I gradually built towards climax with the help of a genuinely loving partner, lots of extremely honest conversations and this one time where we had sex while roasting a chicken. This is not a euphemism; focusing my mind on the potentially burning potatoes really freed up the rest of my body. When it finally happened, it was completely by surprise (my orgasm, I mean, not the potatoes burning). The sense of totally giving myself over to my body, letting pure sensation lead the way, was so overwhelming that I burst into tears.  
I created the podcast Come As You Are after realising that the way I frame and treat my body can have a tangible impact on my pleasure. I wanted to provide a platform for other women and non-binary folks to come to the same understanding and to discuss their relationship with orgasm — a word that, for me, captures one’s relationship with satisfaction, other people and sense of self. 

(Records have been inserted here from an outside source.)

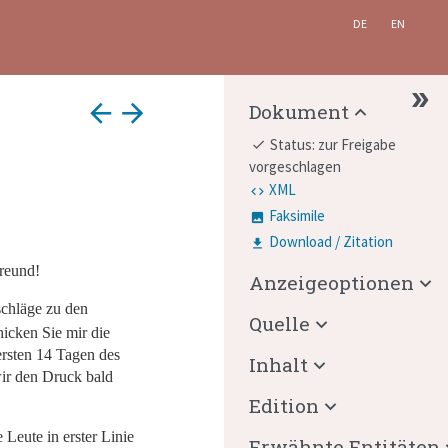
DE
EN
arrow_back
arrow_forward
Dokument
Status: zur Freigabe
done
vorgeschlagen
XML
Faksimile
Download / Zitation
Freund!
Anzeigeoptionen
schläge zu den
Quelle
icken Sie mir die
rsten 14 Tagen des
Inhalt
ir den Druck bald
Edition
 Leute in erster Linie
Erwähnte Entitäten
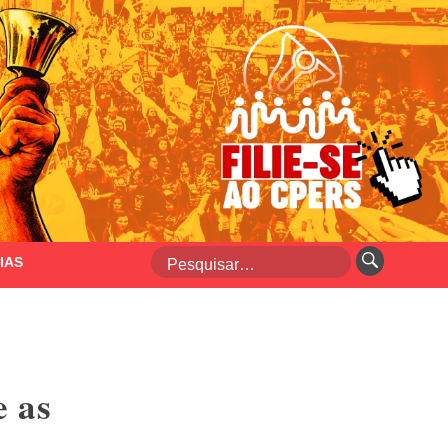
IAS
 as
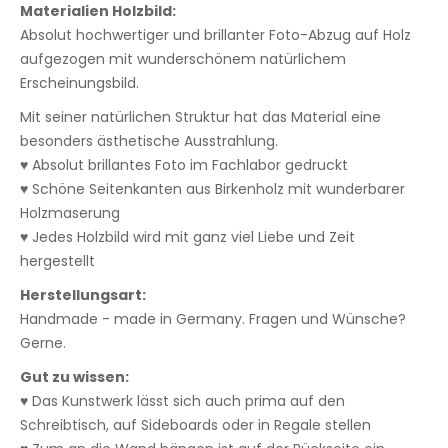
Materialien Holzbild:
Absolut hochwertiger und brillanter Foto-Abzug auf Holz
aufgezogen mit wunderschönem natürlichem
Erscheinungsbild.
Mit seiner natürlichen Struktur hat das Material eine
besonders ästhetische Ausstrahlung.
♥ Absolut brillantes Foto im Fachlabor gedruckt
♥ Schöne Seitenkanten aus Birkenholz mit wunderbarer
Holzmaserung
♥ Jedes Holzbild wird mit ganz viel Liebe und Zeit
hergestellt
Herstellungsart:
Handmade - made in Germany. Fragen und Wünsche?
Gerne.
Gut zu wissen:
♥ Das Kunstwerk lässt sich auch prima auf den
Schreibtisch, auf Sideboards oder in Regale stellen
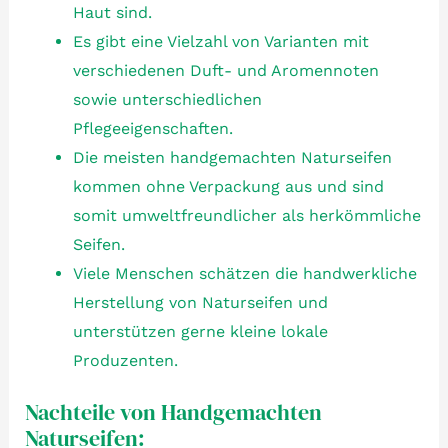
Haut sind.
Es gibt eine Vielzahl von Varianten mit
verschiedenen Duft- und Aromennoten
sowie unterschiedlichen
Pflegeeigenschaften.
Die meisten handgemachten Naturseifen
kommen ohne Verpackung aus und sind
somit umweltfreundlicher als herkömmliche
Seifen.
Viele Menschen schätzen die handwerkliche
Herstellung von Naturseifen und
unterstützen gerne kleine lokale
Produzenten.
Nachteile von Handgemachten
Naturseifen:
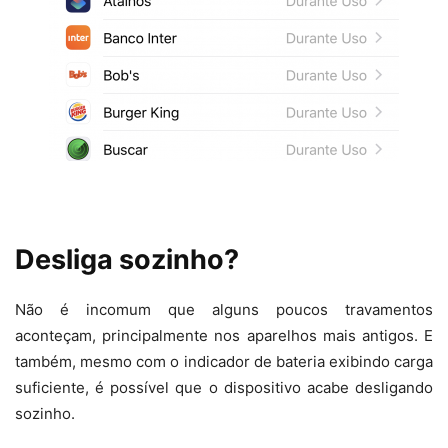
Desliga sozinho?
Não é incomum que alguns poucos travamentos
aconteçam, principalmente nos aparelhos mais antigos. E
também, mesmo com o indicador de bateria exibindo carga
suficiente, é possível que o dispositivo acabe desligando
sozinho.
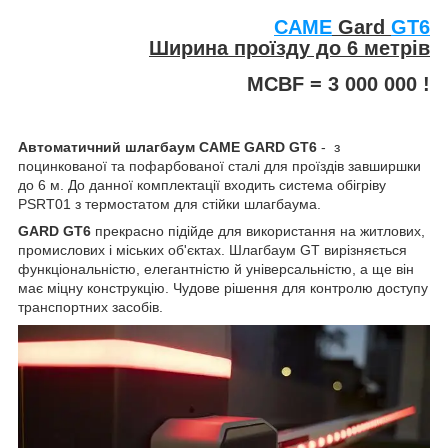
CAME
Gard
GT6
Ширина проїзду до 6 метрів
MCBF = 3 000 000 !
Автоматичний шлагбаум
CAME GARD GT6
- з
поцинкованої та пофарбованої сталі для проїздів завширшки
до 6 м. До данної комплектації входить система обігріву
PSRT01 з термостатом для стійки шлагбаума.
GARD GT6
прекрасно підійде для використання на житлових,
промислових і міських об'єктах. Шлагбаум GT вирізняється
функціональністю, елегантністю й універсальністю, а ще він
має міцну конструкцію. Чудове рішення для контролю доступу
транспортних засобів.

Along the way I’ve interviewed infectiously funny comedians like Desiree Burch, who discussed working as a dominatrix in New York before she’d ever had penetrative sex; Jodie Mitchell, who described overcoming internalised butchphobia and the transformative power of drag; and Karen Hobbs, a cervical cancer survivor whose irreverent approach to life is just the injection of hope and humour we need right now. Every time we get to the question – what does it feel like when you orgasm? – the descriptions are wildly, wonderfully different. But it’s always a pleasure.